The Dating Question That Perplexes Us All
A single girl's guide to dating and who pays for what
I still remember the day my college roommate was set to go out with her now-serious boyfriend for the first time. They had plans to “hang out,” and Maggie wasn’t even sure if it was officially a date, much less if she would be expected to pay. Two years and a lot of dates later, Maggie (an adamant feminist) says she and Jared still don’t have a consistent rule for handling their going-out finances.
It starts as soon as someone makes that first exciting (and terrifying) move. You’ve been exchanging witty banter with that Bumble hottie for a solid week now, and it’s time to take your relationship past the barriers of cyberspace. But the excitement is sometimes quelled by a nagging question: Who’s going to pay, and will it be awkward when the check arrives?
Regardless of whether or not you want or expect a man to pay every time, there may inevitably be times that he doesn’t want to.
It used to be pretty typical for a man to pay for a first date and the subsequent courtship without question. But these days, all “rules” are out the window — you, as a woman, might make more money, you might have been the one to initiate the date, or you might have picked the place. Your date might not even be with a man at all. With all there is to consider, it’s borderline impossible to know what to expect when it comes to the financial aspects of the beginning stages of a relationship. To prepare yourself, it’s best to have a ready-made plan in place to avoid finding yourself in an awkward situation — or, even worse, a situation you aren’t financially prepared to handle.
Self-awareness is key.
I have a friend who feels disrespected when a man assumes he will be paying for a date. I have another friend who feels disrespected when a man doesn’t assume he will be paying. There are no right or wrong answers here, but there are things that will feel right or wrong to each individual person. Additionally, your own intentions for the date can dictate how to handle each individual situation. If, say, you’re already anticipating there won’t be a follow-up, you may want to consider splitting the bill to make your intentions (or lack thereof) perfectly clear. Or if you want your partner to know how invested you are, you may want to go into the date with the intention of paying. Be open with yourself to decide what makes you most comfortable, and stick to it.
Know your own financial boundaries.
The person on the other side of the table is a human being, just like you are.
Regardless of whether or not you want or expect a man to pay every time, there may inevitably be times that he doesn’t want to. In that case, it’s obviously important to understand what you are personally comfortable spending. If you genuinely aren’t sure who will be paying for an outing, make sure it’s not taking place anywhere outside of your own price range. It’s best to never assume one way or another, so make sure you’re prepared to foot the bill if it comes to it (or if you want to!). Personally, I like to know a date’s location and price range before I even agree to it, if only for my own financial peace of mind. A quick Google search for a place’s menu can help you decide!
Participate in open communication.
As awkward as it can often be, it’s important to just be honest with one another in regards to expectations. If feminism teaches us anything, it’s that you have the right to speak up for yourself in any and all situations.

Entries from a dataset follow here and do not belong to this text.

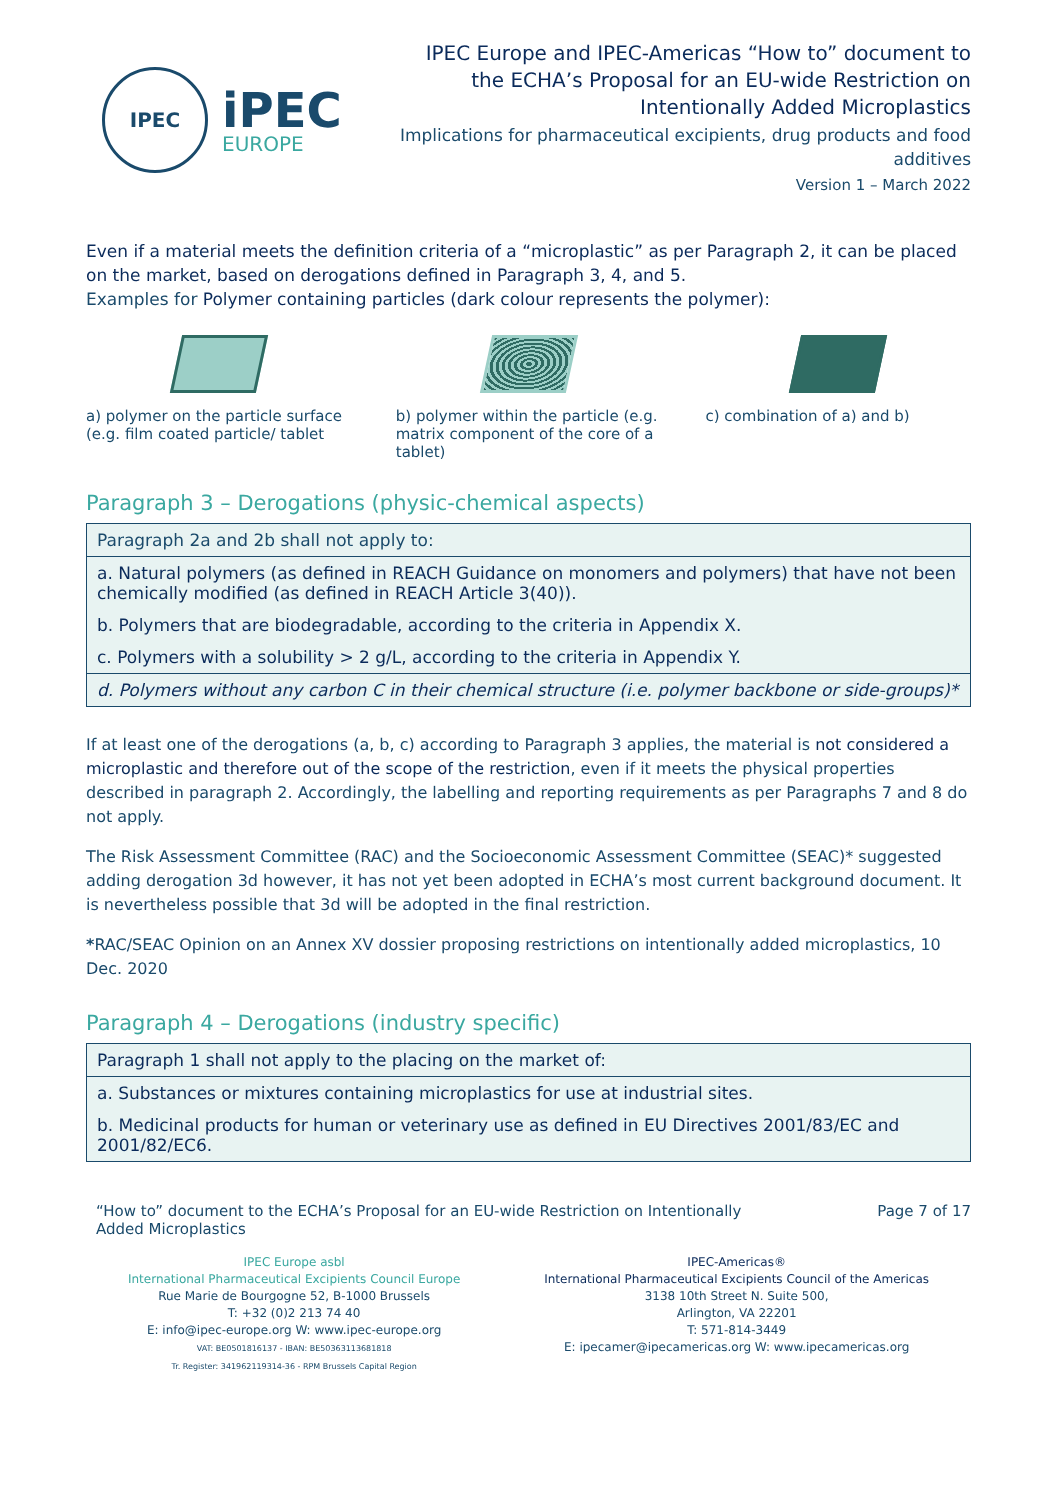IPEC
iPEC
EUROPE
IPEC Europe and IPEC-Americas “How to” document to the ECHA’s Proposal for an EU-wide Restriction on Intentionally Added Microplastics
Implications for pharmaceutical excipients, drug products and food additives
Version 1 – March 2022
Even if a material meets the definition criteria of a “microplastic” as per Paragraph 2, it can be placed on the market, based on derogations defined in Paragraph 3, 4, and 5.
Examples for Polymer containing particles (dark colour represents the polymer):
a) polymer on the particle surface (e.g. film coated particle/ tablet
b) polymer within the particle (e.g. matrix component of the core of a tablet)
c) combination of a) and b)
Paragraph 3 – Derogations (physic-chemical aspects)
| Paragraph 2a and 2b shall not apply to: |
| a. Natural polymers (as defined in REACH Guidance on monomers and polymers) that have not been chemically modified (as defined in REACH Article 3(40)). |
| b. Polymers that are biodegradable, according to the criteria in Appendix X. |
| c. Polymers with a solubility > 2 g/L, according to the criteria in Appendix Y. |
| d. Polymers without any carbon C in their chemical structure (i.e. polymer backbone or side-groups)* |
If at least one of the derogations (a, b, c) according to Paragraph 3 applies, the material is not considered a microplastic and therefore out of the scope of the restriction, even if it meets the physical properties described in paragraph 2. Accordingly, the labelling and reporting requirements as per Paragraphs 7 and 8 do not apply.
The Risk Assessment Committee (RAC) and the Socioeconomic Assessment Committee (SEAC)* suggested adding derogation 3d however, it has not yet been adopted in ECHA’s most current background document. It is nevertheless possible that 3d will be adopted in the final restriction.
*RAC/SEAC Opinion on an Annex XV dossier proposing restrictions on intentionally added microplastics, 10 Dec. 2020
Paragraph 4 – Derogations (industry specific)
| Paragraph 1 shall not apply to the placing on the market of: |
| a. Substances or mixtures containing microplastics for use at industrial sites. |
| b. Medicinal products for human or veterinary use as defined in EU Directives 2001/83/EC and 2001/82/EC6. |
“How to” document to the ECHA’s Proposal for an EU-wide Restriction on Intentionally
Added Microplastics Page 7 of 17
IPEC Europe asbl
International Pharmaceutical Excipients Council Europe
Rue Marie de Bourgogne 52, B-1000 Brussels
T: +32 (0)2 213 74 40
E: info@ipec-europe.org W: www.ipec-europe.org
VAT: BE0501816137 - IBAN: BE50363113681818
Tr. Register: 341962119314-36 - RPM Brussels Capital Region
IPEC-Americas®
International Pharmaceutical Excipients Council of the Americas
3138 10th Street N. Suite 500,
Arlington, VA 22201
T: 571-814-3449
E: ipecamer@ipecamericas.org W: www.ipecamericas.org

Another friend of mine, Danae, was recently asked on a first date, and her date suggested a very expensive restaurant. Danae then suggested a different option with a lower price range, and she was ultimately glad she did. This way, she was prepared to pay if need be, but she also didn’t feel guilty when her date ended up footing the bill. If the relationship is going somewhere, you’ll be glad you opened the door to open communication early on.
Above all, be gracious and enjoy.
Dates are supposed to be fun! Don’t let the stresses of potential financial awkwardness get in the way of the enjoyment of getting to know a new person. Overall, it’s simple: Know your own boundaries and limitations, be gracious either way, and have a nice time. The person on the other side of the table is a human being just like you are — and they might be one you end up really loving! Maggie and Jared told me that they can’t remember which of them paid more often in the beginning of their relationship, but they do remember that those dates laid the foundation for the happy and loving relationship they have now.